You know what might make an intriguing, revealing movie? The story of how, over 30 years after its debut, a relatively innocent arcade game starring a giant ape and other oversize beasts underwent a corporate transmogrification and became a turgid, logy sci-fi/action blockbuster.

It is unlikely that such a film will be made; instead, this week, we just have that turgid, logy blockbuster. “Rampage,” based on the 1986 arcade game, stars Dwayne Johnson as primatologist Davis Okoye, who signs with animals and has a special bond with an albino silverback gorilla named George (he knows how to make crude gestures at Davis). George is destined for gianthood, and for unusual aggression, thanks to a genetic experiment that goes haywire.

The movie’s opening scene, which is also the best action set piece in this Brad Peyton-directed picture, depicts the lone survivor of a space station catastrophe trying to return to Earth with her scientific samples intact. This doesn’t work out.

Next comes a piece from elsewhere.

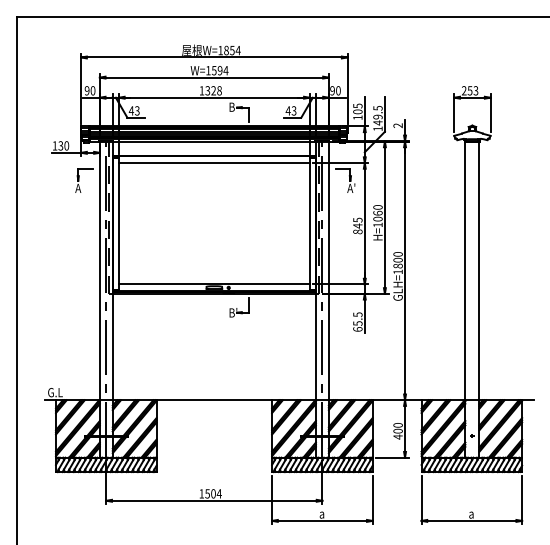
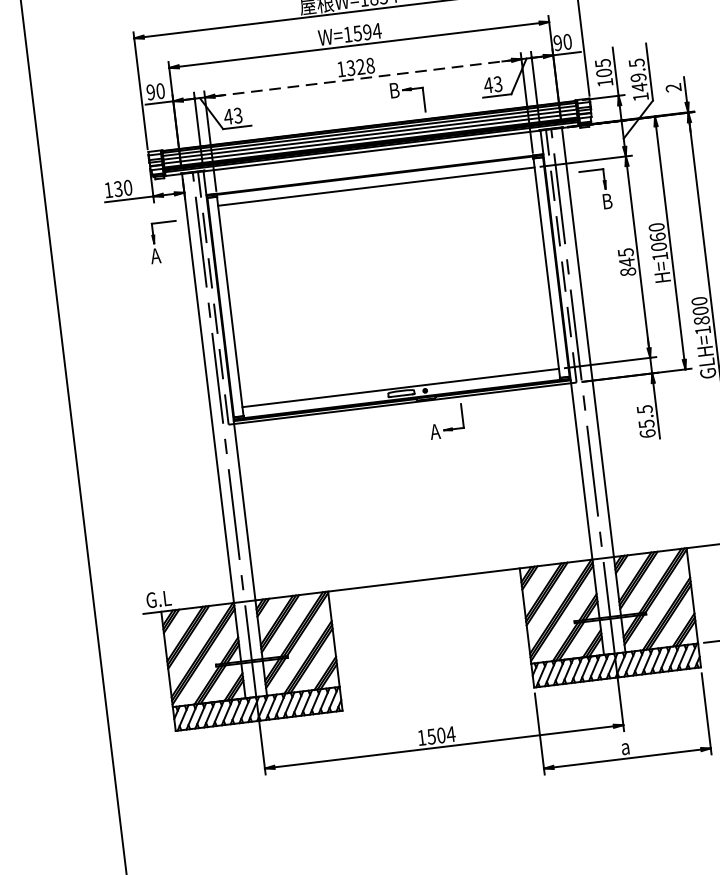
line: (214, 97) -> (363, 77), solid -> dashed
text: (351, 187) -> (608, 199), A' -> B
text: (232, 312) -> (436, 430), B' -> A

Instead the bad gene stuff winds up hitting ecosystems across this great nation, yielding a giant wolf, a giant crocodile and a giant (and now mean) George.

The mutated animals are soon making a beeline for Chicago, whence the bad guys are summoning the creatures. (They have also been genetically programmed to respond to a particular radio signal.) The rather dim villains, Claire and Brett, are a sister and brother team played by Malin Akerman and Jake Lacy. At one point Claire says: “Lucky for us our building has some of the most powerful radio antennae on the face of the earth.” (Another dialogue gem goes like this: “Colonel, what everybody needs to understand is that we’re no longer dealing with a wolf and a gorilla.” The movie has four credited screenwriters.)

As for Johnson, one hesitates to level a charge of “phoning it in” against him. He’s a generally reliable performer, but I have to say it seems he had less fun here than he did in the recent “Jumanji.” The special effects are only distinguished by a peculiar concern for verisimilitude — the initially snowy George gets really dirty on his way to Chicago, while the unnamed giant wolf appears to be suffering from mange.

“Rampage" is rated PG-13 for sequences of violence, action and destruction, brief language, and (yes, you guessed it) crude gestures. Running time: 1 hour 47 minutes.